Hogwarts (probabilmente due degli artefatti)
Foresta degli angeli, Bulgaria
Londra, Casa della famiglia Black
Ministero della magia britannico

Utilizzo: l'utilizzo degli artefatti è ad oggi sconosciuto

Poi mentre Eris sfiorava la carta, improvvisamente una piega le fece tagliare il dito, il sangue macchiò la carta ingiallita e improvvisamente la pagina mutò.
Si fece bianca e poi un'altra scrittura apparve.
Lei guardò sbigottita.

Se uno di voi ha svelato l'arcano, vi faccio i miei sinceri complimenti, avevo ideato questo tranello per non consentire al primo ministro di poter sbirciare nei nostri affari, ma la ricerca è qualcosa di estremamente difficile e ci serviranno tutti i mezzi possibili.

Come ben saprete, il ministro della magia britannica, così la stessa nazione, sono ora perpetrate da una guerra senza rimedi.
Qualche hanno fa, con il mio caro amico Albus, abbiamo iniziato ad escogitare un piano per evitare l'ascesa di un mago oscuro, Lord Voldemort.

Penso che tutti e tre conoscete la storia del bambino sopravvissuto, il ragazzo stava cercando questi oggetti, ma destino ha voluto che venisse catturato dal signore oscuro in ascesa e segregato nelle prigioni britanniche, insieme ai due compagni.
L'ordine che cercava di fermare l'ascesa è stato dimezzato con un genocidio in un palazzo Londinese. I pochi sopravvissuti si sono sparsi in tutta europa e il mio caro amico è deceduto sotto
la mano degli uomini che noi chiamiamo: Mangiamorte.

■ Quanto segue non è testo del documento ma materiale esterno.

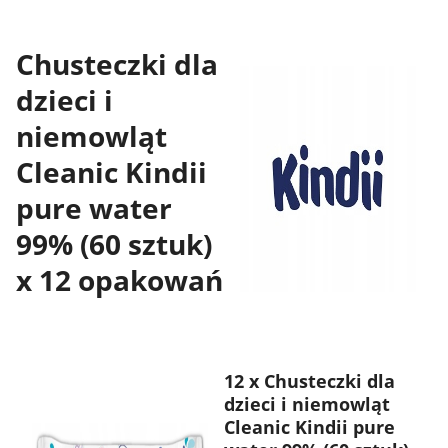
Chusteczki dla
dzieci i
niemowląt
Cleanic Kindii
pure water
99% (60 sztuk)
x 12 opakowań
12 x Chusteczki dla
dzieci i niemowląt
Cleanic Kindii pure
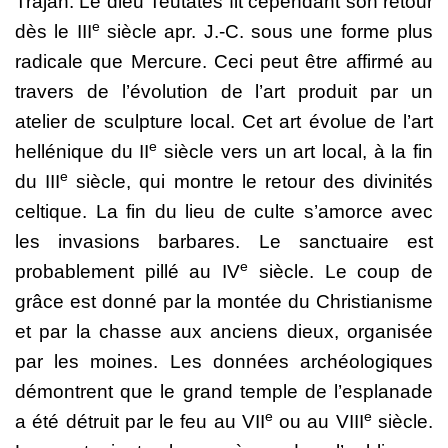
Trajan. Le dieu Teutatès fit cependant son retour
e
dès le III
siècle apr. J.-C. sous une forme plus
radicale que Mercure. Ceci peut être affirmé au
travers de l’évolution de l’art produit par un
atelier de sculpture local. Cet art évolue de l’art
e
hellénique du II
siècle vers un art local, à la fin
e
du III
siècle, qui montre le retour des divinités
celtique. La fin du lieu de culte s’amorce avec
les invasions barbares. Le sanctuaire est
e
probablement pillé au IV
siècle. Le coup de
grâce est donné par la montée du Christianisme
et par la chasse aux anciens dieux, organisée
par les moines. Les données archéologiques
démontrent que le grand temple de l’esplanade
e
e
a été détruit par le feu au VII
ou au VIII
siècle.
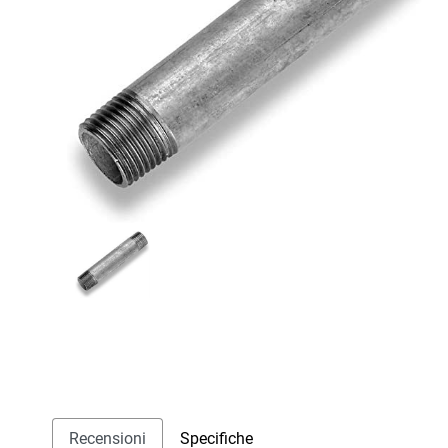
Recensioni
Specifiche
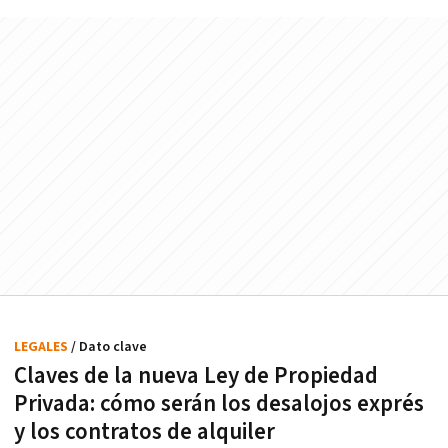
LEGALES
/ Dato clave
Claves de la nueva Ley de Propiedad
Privada: cómo serán los desalojos exprés
y los contratos de alquiler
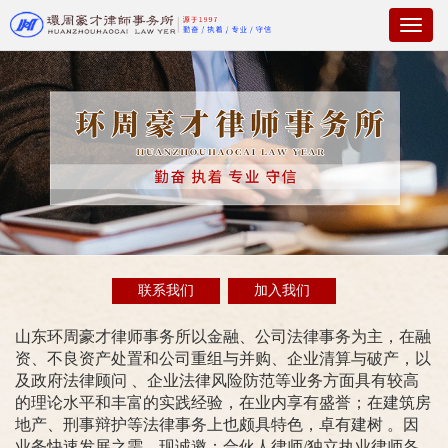
Toggl
naviga
联系我们
加入我们
山东环周豪才律师事务所以金融、公司法律事务为主，在融
资、不良资产处置和公司重组与并购、企业清算与破产，以
及政府法律顾问 、企业法律风险防范等业务方面具有较高
的理论水平和丰富的实践经验，在业内享有盛誉；在建筑房
地产、刑事辩护等法律事务上也颇具特色，卓有建树 。因
业务快速发展之需，现诚邀：合伙人律师/独立执业律师各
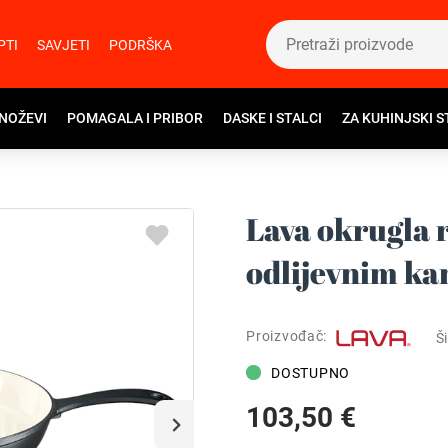
PTI
SAVJETI
PODRŠKA
 NOŽEVI
POMAGALA I PRIBOR
DASKE I STALCI
ZA KUHINJSKI S
Lava okrugla r
odlijevnim ka
Proizvođač:
Ši
DOSTUPNO
103,50 €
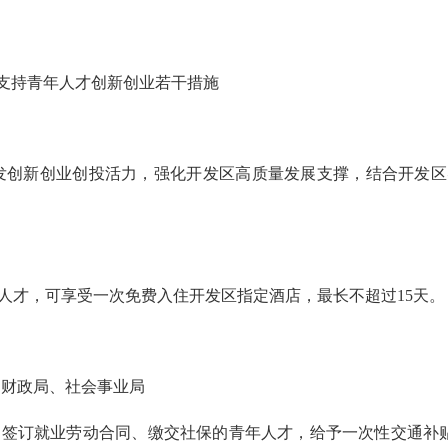
支持青年人才
创新创业
若干措施
发创新创业创投活力
，
强化开发区
高质量发展
支撑
，结合开发区
人才，可享受一次免费入住开发区指定酒店，最长不超过
15天。
、
财政局、
社会事业局
功签订就业劳动合同、缴交社保的青年人才，给予一次性交通补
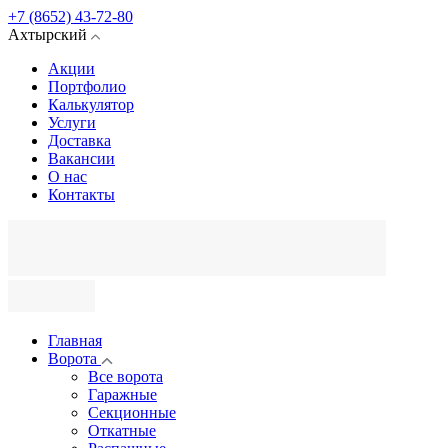
+7 (8652) 43-72-80
Ахтырский
Акции
Портфолио
Калькулятор
Услуги
Доставка
Вакансии
О нас
Контакты
Главная
Ворота
Все ворота
Гаражные
Секционные
Откатные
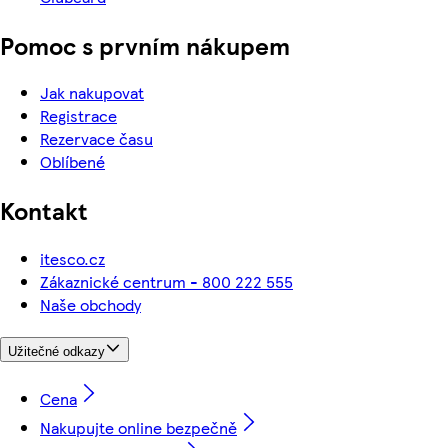
Pomoc s prvním nákupem
Jak nakupovat
Registrace
Rezervace času
Oblíbené
Kontakt
itesco.cz
Zákaznické centrum - 800 222 555
Naše obchody
Užitečné odkazy
Cena
Nakupujte online bezpečně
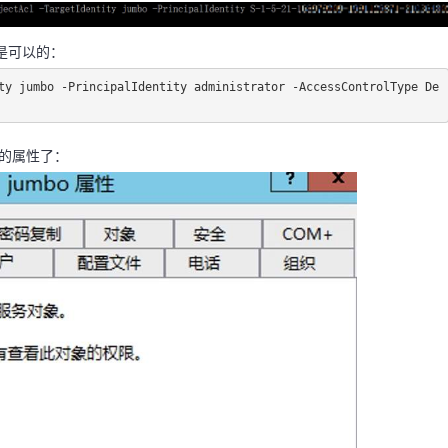
是可以的：
ty jumbo -PrincipalIdentity administrator -AccessControlType De
的属性了：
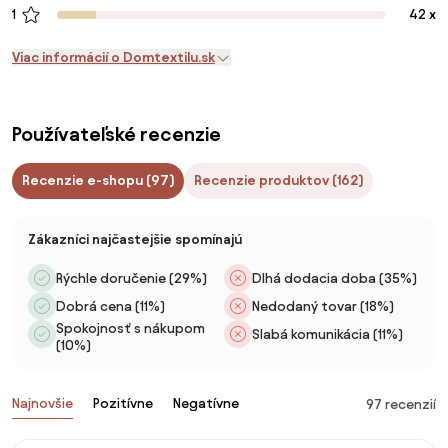
1
42 x
Viac informácií o Domtextilu.sk
Používateľské recenzie
Recenzie e-shopu (97)
Recenzie produktov (162)
Zákazníci najčastejšie spomínajú
Rýchle doručenie (29%)
Dlhá dodacia doba (35%)
Dobrá cena (11%)
Nedodaný tovar (18%)
Spokojnosť s nákupom
Slabá komunikácia (11%)
(10%)
Najnovšie
Pozitívne
Negatívne
97 recenzií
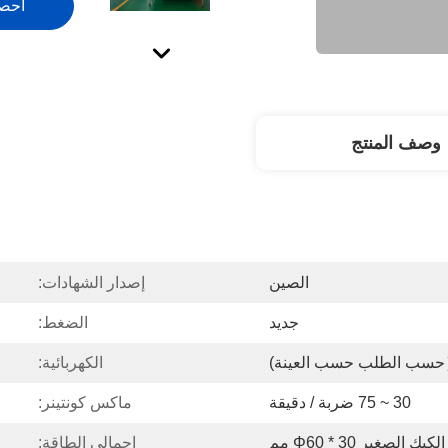
احص
وصف المنتج
الصين
إصدار الشهادات:
جديد
الضغط:
الكهربائية:
30 ~ 75 ضربة / دقيقة
ماكس كونتينر:
يك الصغير Φ60 * 30 مم
إجمالي الطاقة:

Bussarono alla porta, le teste di Ker e Moros spuntarono all'improvviso. Li fissò. «Venite qui e chiudete quella cazzo di porta.» si fissarono per un istante. Entrarono e chiusero a chiave, andarono entrambi ad accomodarsi velocemente accanto alla sorella, appoggiandosi sui braccioli del divano.
«Leggete qui, era nascosto.»

Il mio compito, insieme all'aiuto di altri, è stato quello di cercare negli ultimi tre anni, questi artefatti, ma se voi state leggendo questa lettera, vuol dire che io sono morto e la ricerca non è proseguita.
Questi oggetti vengono chiamati Horcrux, sono malefici, contengono pezzi dell'anima del proprio creatore, il quale per restare in vita necessita che siano integri. Questa condizione fa si che l'individuo resti immortale, a meno che gli oggetti non vengano distrutti.

Qui entrate in gioco voi.
Siete state addestrati alla ricerca, alla sopravvivenza e al duello, quest'ultimo probabilmente vi servirà. Non mettetevi in pericolo piú del dovuto, non dite a nessuno cosa state cercando o per lo meno a cosa servano gli oggetti.
Quando li avrete raccolti, sarò io stesso ad aiutarvi a distruggerli, fino ad allora, buona fortuna figli miei.

«Che il mondo sia con voi crudele, e voi siate crudeli altrettanto.» lesse a voce alta Moros.